WHAT TO DO: Exactly as they appear below, repeat the lines from the one with "آژانس پاژ سیر" through the one with "خرید بلیط هواپیما چارتر مشهد به کیش", and no others.

RECORDS FOR THE EXERCISE:
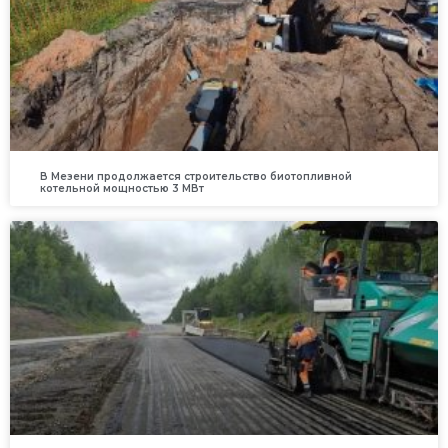
В Мезени продолжается строительство биотопливной
котельной мощностью 3 МВт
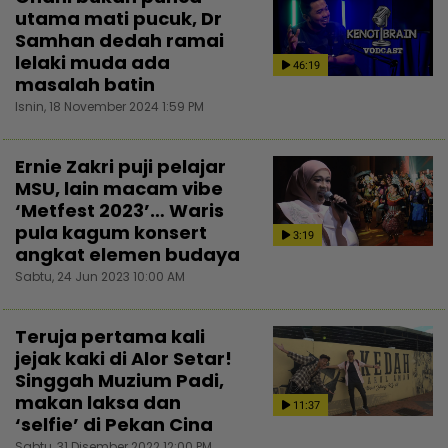
utama mati pucuk, Dr
Samhan dedah ramai
lelaki muda ada
46:19
masalah batin
Isnin, 18 November 2024 1:59 PM
Ernie Zakri puji pelajar
MSU, lain macam vibe
‘Metfest 2023’… Waris
pula kagum konsert
3:19
angkat elemen budaya
Sabtu, 24 Jun 2023 10:00 AM
Teruja pertama kali
jejak kaki di Alor Setar!
Singgah Muzium Padi,
makan laksa dan
11:37
‘selfie’ di Pekan Cina
Sabtu, 31 Disember 2022 12:00 PM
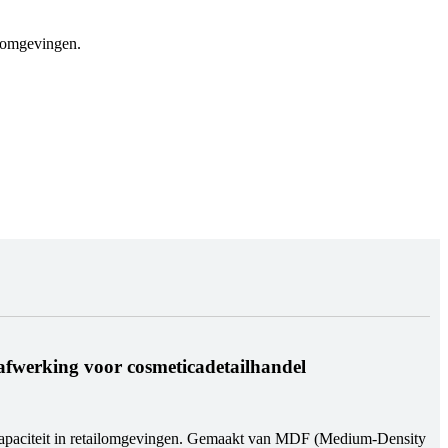
ilomgevingen.
afwerking voor cosmeticadetailhandel
 capaciteit in retailomgevingen. Gemaakt van MDF (Medium-Density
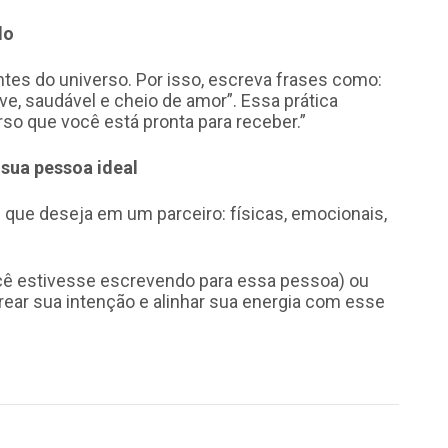
do
tes do universo. Por isso, escreva frases como:
ve, saudável e cheio de amor”. Essa prática
rso que você está pronta para receber.”
 sua pessoa ideal
 que deseja em um parceiro: físicas, emocionais,
cê estivesse escrevendo para essa pessoa) ou
arear sua intenção e alinhar sua energia com esse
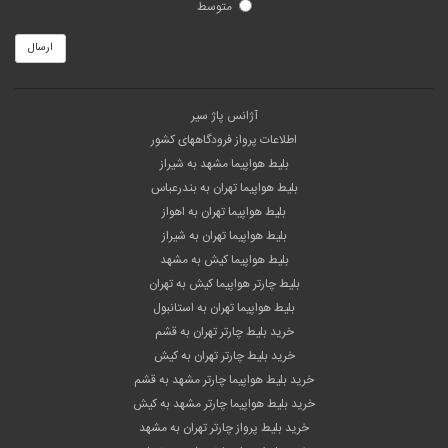
متوسط
ارسال
آژانس پاژ سیر
اطلاعات پرواز فرودگاههای کشور
بلیط هواپیما مشهد به شیراز
بلیط هواپیما تهران به بندرعباس
بلیط هواپیما تهران به اهواز
بلیط هواپیما تهران به شیراز
بلیط هواپیما کیش به مشهد
بلیط چارتر هواپیما کیش به تهران
بلیط هواپیما تهران به استانبول
خرید بلیط چارتر تهران به قشم
خرید بلیط چارتر تهران به کیش
خرید بلیط هواپیما چارتر مشهد به قشم
خرید بلیط هواپیما چارتر مشهد به کیش
خرید بلیط پرواز چارتر تهران به مشهد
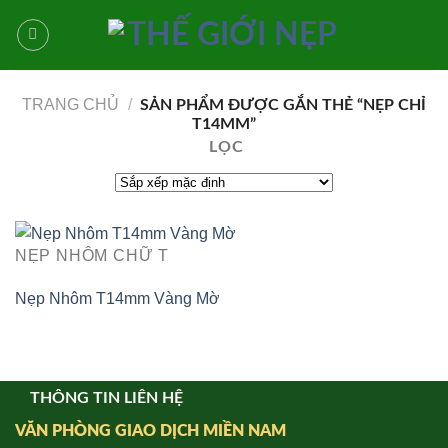
Bỏ
qua
nội
dung
TRANG CHỦ
/
SẢN PHẨM ĐƯỢC GẮN THẺ “NẸP CHỈ
T14MM”
LỌC
NẸP NHÔM CHỮ T
Nẹp Nhôm T14mm Vàng Mờ
THÔNG TIN LIÊN HỆ
VĂN PHÒNG GIAO DỊCH MIỀN NAM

ANSWER TO THIS TASK:
آژانس پاژ سیر
اطلاعات پرواز فرودگاههای کشور
بلیط هواپیما مشهد به شیراز
بلیط هواپیما تهران به بندرعباس
بلیط هواپیما تهران به اهواز
بلیط هواپیما تهران به شیراز
بلیط هواپیما کیش به مشهد
بلیط چارتر هواپیما کیش به تهران
بلیط هواپیما تهران به استانبول
خرید بلیط چارتر تهران به قشم
خرید بلیط چارتر تهران به کیش
خرید بلیط هواپیما چارتر مشهد به قشم
خرید بلیط هواپیما چارتر مشهد به کیش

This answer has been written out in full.